Topological Phases of Matter: Exactly Solvable Models and Classification

Over the past decade or so, there has been huge progress in the study of topological phases, particularly for non-interacting systems. Without inter-particle interactions, bosons simply form Bose-Einstein condensate, hence there is no nontrivial bosonic topological phases in this regime. On the other hand, free electrons form band structures. The band strctures can have nontrivial topology, leading to nontrivial topological phases of free fermions. Examples include the famous topological insulators and topological superconductors in two and three spatial dimensions [24– 32]. Topological insulators have a gapped bulk, and gapless boundary states of Dirac fermions.
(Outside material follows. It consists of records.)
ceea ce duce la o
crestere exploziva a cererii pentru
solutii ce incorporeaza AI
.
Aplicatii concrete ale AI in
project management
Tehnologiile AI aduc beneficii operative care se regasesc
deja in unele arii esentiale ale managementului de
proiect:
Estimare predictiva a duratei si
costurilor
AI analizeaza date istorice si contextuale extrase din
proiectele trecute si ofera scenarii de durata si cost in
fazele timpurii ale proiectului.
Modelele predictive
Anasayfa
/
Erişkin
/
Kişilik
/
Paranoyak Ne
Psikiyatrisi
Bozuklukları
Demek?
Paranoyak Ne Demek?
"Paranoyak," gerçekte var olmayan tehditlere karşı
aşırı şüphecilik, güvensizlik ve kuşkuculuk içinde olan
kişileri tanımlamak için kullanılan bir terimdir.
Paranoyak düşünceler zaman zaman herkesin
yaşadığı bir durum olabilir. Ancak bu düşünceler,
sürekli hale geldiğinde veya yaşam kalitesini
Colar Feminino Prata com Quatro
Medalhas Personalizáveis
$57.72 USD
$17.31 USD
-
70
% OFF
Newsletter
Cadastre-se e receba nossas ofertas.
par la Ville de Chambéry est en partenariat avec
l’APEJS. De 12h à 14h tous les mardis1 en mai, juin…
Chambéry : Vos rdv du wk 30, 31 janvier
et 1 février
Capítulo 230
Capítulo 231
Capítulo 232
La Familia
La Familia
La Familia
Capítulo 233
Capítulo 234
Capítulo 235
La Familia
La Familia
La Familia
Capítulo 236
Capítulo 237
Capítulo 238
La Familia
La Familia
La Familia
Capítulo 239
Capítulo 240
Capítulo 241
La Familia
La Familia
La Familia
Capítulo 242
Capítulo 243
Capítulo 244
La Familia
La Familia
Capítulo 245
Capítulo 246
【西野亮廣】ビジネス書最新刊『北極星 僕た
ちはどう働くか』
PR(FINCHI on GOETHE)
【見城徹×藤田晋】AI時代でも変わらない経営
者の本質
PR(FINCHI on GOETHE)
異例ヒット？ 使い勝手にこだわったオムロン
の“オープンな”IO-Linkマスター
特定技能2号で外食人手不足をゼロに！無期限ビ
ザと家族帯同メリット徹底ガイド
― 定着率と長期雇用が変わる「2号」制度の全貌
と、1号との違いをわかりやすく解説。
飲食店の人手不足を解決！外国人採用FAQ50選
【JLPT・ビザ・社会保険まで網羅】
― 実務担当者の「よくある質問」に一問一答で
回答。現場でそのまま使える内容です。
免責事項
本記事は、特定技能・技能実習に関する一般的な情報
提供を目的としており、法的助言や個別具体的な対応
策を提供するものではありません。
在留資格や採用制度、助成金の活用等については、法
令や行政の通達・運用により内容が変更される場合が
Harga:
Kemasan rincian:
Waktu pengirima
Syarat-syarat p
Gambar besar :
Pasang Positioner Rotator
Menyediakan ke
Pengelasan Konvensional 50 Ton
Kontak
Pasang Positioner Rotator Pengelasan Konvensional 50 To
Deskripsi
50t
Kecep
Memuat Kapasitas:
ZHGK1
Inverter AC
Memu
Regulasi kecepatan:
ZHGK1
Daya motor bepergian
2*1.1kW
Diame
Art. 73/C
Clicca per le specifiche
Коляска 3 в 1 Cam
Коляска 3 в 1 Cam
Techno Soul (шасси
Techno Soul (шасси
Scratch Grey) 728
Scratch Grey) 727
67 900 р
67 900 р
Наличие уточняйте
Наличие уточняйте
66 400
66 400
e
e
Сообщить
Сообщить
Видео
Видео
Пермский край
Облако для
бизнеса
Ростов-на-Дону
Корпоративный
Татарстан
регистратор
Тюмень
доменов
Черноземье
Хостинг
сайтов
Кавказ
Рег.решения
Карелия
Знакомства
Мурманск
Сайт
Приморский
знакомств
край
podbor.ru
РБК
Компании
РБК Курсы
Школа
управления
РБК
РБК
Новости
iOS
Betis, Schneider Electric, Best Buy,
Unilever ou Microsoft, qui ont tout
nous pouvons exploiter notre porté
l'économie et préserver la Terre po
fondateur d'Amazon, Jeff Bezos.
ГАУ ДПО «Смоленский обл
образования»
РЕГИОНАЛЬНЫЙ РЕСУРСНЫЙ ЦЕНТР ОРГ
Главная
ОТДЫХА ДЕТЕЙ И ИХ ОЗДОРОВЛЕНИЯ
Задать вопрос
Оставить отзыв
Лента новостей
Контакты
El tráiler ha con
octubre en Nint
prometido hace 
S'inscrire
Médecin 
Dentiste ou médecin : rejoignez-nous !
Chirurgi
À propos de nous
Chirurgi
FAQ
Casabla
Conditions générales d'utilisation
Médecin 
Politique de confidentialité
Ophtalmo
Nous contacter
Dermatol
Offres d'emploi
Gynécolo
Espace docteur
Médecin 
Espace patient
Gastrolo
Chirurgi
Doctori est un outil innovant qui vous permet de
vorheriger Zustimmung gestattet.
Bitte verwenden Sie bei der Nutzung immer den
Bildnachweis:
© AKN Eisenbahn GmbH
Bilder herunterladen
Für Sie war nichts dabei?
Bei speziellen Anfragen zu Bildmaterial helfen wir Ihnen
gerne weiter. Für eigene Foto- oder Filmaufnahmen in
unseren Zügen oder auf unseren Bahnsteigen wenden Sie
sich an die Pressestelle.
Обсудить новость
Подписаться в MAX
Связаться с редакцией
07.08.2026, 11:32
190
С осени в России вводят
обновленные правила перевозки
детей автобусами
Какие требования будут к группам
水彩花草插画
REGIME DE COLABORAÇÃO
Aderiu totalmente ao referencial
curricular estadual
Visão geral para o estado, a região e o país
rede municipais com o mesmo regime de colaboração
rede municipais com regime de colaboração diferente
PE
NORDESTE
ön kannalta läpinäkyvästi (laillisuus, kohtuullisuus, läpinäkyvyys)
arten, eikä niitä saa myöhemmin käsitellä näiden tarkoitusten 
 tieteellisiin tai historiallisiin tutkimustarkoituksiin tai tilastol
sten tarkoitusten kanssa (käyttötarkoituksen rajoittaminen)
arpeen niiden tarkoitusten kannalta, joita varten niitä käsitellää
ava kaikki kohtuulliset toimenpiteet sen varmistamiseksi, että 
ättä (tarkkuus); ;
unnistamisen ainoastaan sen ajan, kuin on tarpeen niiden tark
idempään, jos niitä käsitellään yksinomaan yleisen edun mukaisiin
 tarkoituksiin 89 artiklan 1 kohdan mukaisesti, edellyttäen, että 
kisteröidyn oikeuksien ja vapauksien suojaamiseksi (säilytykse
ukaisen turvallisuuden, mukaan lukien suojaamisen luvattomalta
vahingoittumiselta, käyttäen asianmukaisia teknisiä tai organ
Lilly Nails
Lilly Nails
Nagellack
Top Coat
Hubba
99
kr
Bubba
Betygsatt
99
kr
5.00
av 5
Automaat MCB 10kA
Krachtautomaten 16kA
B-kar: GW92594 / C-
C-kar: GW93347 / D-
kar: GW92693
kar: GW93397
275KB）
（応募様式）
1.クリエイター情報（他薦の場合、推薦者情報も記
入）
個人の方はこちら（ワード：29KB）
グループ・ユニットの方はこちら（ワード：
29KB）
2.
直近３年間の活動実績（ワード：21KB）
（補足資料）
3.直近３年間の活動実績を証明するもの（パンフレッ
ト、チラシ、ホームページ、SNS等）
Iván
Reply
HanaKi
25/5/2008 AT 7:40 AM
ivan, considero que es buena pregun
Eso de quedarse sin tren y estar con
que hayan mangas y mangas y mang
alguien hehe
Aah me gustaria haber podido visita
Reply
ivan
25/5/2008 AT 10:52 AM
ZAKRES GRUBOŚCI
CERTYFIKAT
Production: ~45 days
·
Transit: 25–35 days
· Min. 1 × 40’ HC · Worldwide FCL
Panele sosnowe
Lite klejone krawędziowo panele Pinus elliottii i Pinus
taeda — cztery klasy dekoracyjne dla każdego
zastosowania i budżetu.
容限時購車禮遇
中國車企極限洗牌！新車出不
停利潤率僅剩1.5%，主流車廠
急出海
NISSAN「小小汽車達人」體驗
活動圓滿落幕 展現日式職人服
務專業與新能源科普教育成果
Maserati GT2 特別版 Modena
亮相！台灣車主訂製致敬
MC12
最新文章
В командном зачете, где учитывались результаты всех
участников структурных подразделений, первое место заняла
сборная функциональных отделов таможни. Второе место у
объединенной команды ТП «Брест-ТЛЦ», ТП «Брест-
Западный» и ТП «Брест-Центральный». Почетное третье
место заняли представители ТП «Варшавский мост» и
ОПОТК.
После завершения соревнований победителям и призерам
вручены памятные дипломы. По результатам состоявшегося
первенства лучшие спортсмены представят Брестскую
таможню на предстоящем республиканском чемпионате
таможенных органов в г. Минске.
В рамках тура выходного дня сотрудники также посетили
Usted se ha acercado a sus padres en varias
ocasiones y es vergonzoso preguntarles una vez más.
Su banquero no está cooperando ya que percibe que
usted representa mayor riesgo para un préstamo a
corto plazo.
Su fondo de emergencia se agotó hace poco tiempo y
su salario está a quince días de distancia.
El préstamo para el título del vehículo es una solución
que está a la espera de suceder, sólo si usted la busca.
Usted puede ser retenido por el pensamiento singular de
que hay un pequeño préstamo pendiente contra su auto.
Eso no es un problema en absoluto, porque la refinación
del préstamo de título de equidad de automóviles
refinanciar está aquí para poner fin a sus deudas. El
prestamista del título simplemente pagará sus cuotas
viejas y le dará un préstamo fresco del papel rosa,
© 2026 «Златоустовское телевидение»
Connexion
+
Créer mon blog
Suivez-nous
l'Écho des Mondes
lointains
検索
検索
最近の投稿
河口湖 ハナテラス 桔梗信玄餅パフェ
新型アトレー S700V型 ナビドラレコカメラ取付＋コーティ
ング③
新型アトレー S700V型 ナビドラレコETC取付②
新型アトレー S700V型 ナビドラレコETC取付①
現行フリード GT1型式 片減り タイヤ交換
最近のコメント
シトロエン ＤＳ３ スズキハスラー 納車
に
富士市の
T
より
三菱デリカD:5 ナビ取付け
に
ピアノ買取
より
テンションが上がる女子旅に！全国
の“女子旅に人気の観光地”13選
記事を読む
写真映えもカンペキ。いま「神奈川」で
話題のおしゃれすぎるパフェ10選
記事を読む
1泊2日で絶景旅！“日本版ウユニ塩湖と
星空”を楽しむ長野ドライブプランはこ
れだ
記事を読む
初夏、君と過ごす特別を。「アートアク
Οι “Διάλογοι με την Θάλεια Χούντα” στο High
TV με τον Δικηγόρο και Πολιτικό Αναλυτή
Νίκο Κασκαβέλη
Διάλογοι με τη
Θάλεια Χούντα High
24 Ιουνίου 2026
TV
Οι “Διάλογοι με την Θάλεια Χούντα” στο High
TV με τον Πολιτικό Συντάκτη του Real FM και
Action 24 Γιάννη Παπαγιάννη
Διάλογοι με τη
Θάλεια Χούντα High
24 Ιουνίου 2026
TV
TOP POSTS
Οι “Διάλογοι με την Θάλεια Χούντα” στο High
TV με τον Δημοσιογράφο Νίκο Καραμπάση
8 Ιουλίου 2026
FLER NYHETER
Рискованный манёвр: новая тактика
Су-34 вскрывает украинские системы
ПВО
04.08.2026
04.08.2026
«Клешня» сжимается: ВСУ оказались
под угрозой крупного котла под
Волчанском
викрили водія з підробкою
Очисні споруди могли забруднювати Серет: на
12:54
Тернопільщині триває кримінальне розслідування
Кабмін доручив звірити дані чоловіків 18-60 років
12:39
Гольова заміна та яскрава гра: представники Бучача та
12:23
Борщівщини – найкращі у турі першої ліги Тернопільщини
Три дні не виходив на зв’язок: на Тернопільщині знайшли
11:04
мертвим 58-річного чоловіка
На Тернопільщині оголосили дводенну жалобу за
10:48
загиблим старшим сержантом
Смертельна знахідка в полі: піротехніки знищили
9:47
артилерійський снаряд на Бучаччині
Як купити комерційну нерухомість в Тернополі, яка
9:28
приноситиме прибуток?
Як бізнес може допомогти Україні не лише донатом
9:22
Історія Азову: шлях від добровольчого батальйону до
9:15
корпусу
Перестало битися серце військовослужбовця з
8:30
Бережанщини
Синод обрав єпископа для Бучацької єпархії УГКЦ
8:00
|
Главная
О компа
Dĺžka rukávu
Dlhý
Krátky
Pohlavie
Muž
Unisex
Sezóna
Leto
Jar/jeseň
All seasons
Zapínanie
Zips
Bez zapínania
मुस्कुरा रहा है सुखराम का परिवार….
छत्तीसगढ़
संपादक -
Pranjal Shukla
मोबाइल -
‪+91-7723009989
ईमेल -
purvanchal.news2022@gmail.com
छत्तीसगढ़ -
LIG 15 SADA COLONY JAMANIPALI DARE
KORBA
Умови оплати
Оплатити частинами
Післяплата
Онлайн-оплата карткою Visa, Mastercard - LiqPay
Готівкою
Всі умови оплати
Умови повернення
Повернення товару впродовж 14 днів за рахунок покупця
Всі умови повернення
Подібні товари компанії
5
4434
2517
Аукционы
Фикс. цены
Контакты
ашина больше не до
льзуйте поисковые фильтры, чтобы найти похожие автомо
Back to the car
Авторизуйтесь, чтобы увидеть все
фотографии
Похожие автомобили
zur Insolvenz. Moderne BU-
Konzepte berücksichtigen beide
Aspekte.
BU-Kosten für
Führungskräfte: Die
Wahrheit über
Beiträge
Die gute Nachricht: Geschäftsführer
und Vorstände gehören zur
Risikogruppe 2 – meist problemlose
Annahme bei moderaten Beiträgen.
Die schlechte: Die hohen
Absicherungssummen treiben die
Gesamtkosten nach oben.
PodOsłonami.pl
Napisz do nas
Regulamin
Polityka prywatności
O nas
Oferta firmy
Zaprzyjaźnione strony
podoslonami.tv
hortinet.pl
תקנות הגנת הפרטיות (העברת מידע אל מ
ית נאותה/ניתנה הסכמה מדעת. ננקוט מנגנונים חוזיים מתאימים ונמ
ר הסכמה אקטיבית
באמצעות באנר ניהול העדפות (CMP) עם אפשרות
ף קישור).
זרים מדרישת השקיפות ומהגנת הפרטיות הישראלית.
They have the interesting property that the nontrivial gapless boundary states are preserved as long as the charge conservation and time-reversal symmetries are preserved. In other words, the topological insulators are protected by these two symmetries. If either symmetry is broken – either spontaneously or explicitly – the boundary states will be gapped, and the topological insulators become ordinary band insulators. This makes them perfect examples of SPT phases. Analogously, topological superconductors can also be understood as SPT phases, with their nontrivial gapless boundary states of Majorana fermions protected by time-reversal symmetry. Building on these examples, people gradually gained more understanding of the free fermionic phases, which ultimately led to an exhaustive classification of topological phases of free fermions in all spatial dimensions, known as the ten-fold way [33, 34].